Dataset entries below:
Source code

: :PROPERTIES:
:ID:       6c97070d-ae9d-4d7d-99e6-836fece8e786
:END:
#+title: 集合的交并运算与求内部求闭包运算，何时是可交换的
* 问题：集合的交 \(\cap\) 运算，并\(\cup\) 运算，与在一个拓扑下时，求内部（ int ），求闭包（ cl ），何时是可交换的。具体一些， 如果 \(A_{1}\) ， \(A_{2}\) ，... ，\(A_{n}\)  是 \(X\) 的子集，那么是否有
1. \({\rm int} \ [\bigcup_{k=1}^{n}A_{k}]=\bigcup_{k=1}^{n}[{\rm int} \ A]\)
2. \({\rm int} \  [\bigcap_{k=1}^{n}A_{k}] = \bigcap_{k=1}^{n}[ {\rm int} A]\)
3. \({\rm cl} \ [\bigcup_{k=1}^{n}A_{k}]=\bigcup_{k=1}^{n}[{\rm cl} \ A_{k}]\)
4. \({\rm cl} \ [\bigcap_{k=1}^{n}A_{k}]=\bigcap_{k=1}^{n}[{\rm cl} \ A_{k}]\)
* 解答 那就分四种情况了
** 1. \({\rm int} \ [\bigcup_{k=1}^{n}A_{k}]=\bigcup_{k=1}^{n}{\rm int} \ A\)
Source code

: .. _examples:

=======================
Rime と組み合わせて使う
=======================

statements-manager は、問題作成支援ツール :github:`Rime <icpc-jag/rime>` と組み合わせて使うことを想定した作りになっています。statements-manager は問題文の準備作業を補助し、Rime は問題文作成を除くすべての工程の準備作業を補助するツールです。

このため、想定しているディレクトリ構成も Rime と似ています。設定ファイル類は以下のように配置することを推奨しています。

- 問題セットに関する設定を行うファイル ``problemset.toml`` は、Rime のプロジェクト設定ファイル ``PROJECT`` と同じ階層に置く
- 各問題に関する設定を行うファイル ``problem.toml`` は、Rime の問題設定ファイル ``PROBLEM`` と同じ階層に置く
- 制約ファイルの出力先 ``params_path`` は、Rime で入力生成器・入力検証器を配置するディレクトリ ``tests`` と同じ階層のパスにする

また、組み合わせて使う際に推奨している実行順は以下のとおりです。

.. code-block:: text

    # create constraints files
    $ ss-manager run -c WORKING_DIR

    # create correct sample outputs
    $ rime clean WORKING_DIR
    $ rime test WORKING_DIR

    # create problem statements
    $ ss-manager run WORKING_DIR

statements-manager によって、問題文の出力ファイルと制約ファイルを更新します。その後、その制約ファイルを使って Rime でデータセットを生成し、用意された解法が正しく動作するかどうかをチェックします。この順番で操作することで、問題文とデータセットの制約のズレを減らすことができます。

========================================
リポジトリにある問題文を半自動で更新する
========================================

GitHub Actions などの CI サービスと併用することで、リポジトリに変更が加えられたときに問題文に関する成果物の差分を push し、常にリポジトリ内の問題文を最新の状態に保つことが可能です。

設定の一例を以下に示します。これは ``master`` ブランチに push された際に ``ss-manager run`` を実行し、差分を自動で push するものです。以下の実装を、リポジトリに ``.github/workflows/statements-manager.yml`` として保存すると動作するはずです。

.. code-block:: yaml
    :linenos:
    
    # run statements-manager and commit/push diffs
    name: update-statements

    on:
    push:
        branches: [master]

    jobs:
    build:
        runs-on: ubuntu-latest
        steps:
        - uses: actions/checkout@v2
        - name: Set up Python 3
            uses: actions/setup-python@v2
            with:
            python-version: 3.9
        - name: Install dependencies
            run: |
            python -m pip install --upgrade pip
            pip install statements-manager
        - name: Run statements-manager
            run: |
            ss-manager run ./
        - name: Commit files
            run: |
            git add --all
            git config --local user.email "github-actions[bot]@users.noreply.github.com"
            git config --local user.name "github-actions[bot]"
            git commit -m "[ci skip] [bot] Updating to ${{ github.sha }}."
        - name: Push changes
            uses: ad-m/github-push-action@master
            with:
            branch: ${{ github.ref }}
End of Dataset entries.
→ **Task prompt**
Could you retype exactly the lines above, starting at the line that contains "git config --local user.email" and ending at the line that contains "git commit -m", and nothing more?

→ **Task solution**
            git config --local user.email "github-actions[bot]@users.noreply.github.com"
            git config --local user.name "github-actions[bot]"
            git commit -m "[ci skip] [bot] Updating to ${{ github.sha }}."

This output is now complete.